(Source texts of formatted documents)
- - -
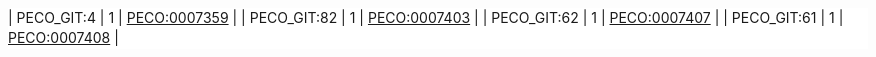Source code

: | PECO_GIT:4   |        1 | [PECO:0007359](https://bioregistry.io/PECO:0007359)                                                                                                                                                                                                                                                                                                                                                                                                                                                                                                                                                                                                                                                             |
| PECO_GIT:82  |        1 | [PECO:0007403](https://bioregistry.io/PECO:0007403)                                                                                                                                                                                                                                                                                                                                                                                                                                                                                                                                                                                                                                                             |
| PECO_GIT:62  |        1 | [PECO:0007407](https://bioregistry.io/PECO:0007407)                                                                                                                                                                                                                                                                                                                                                                                                                                                                                                                                                                                                                                                             |
| PECO_GIT:61  |        1 | [PECO:0007408](https://bioregistry.io/PECO:0007408)                                                                                                                                                                                                                                                                                                                                                                                                                                                                                                                                                                                                                                                             |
- - -
* [Directions for this task]:
In the copy, no picture may appear; the records themselves must be output exactly.

* [Expected answer]:
Source code

: | PECO_GIT:4   |        1 | [PECO:0007359](https://bioregistry.io/PECO:0007359)                                                                                                                                                                                                                                                                                                                                                                                                                                                                                                                                                                                                                                                             |
| PECO_GIT:82  |        1 | [PECO:0007403](https://bioregistry.io/PECO:0007403)                                                                                                                                                                                                                                                                                                                                                                                                                                                                                                                                                                                                                                                             |
| PECO_GIT:62  |        1 | [PECO:0007407](https://bioregistry.io/PECO:0007407)                                                                                                                                                                                                                                                                                                                                                                                                                                                                                                                                                                                                                                                             |
| PECO_GIT:61  |        1 | [PECO:0007408](https://bioregistry.io/PECO:0007408)                                                                                                                                                                                                                                                                                                                                                                                                                                                                                                                                                                                                                                                             |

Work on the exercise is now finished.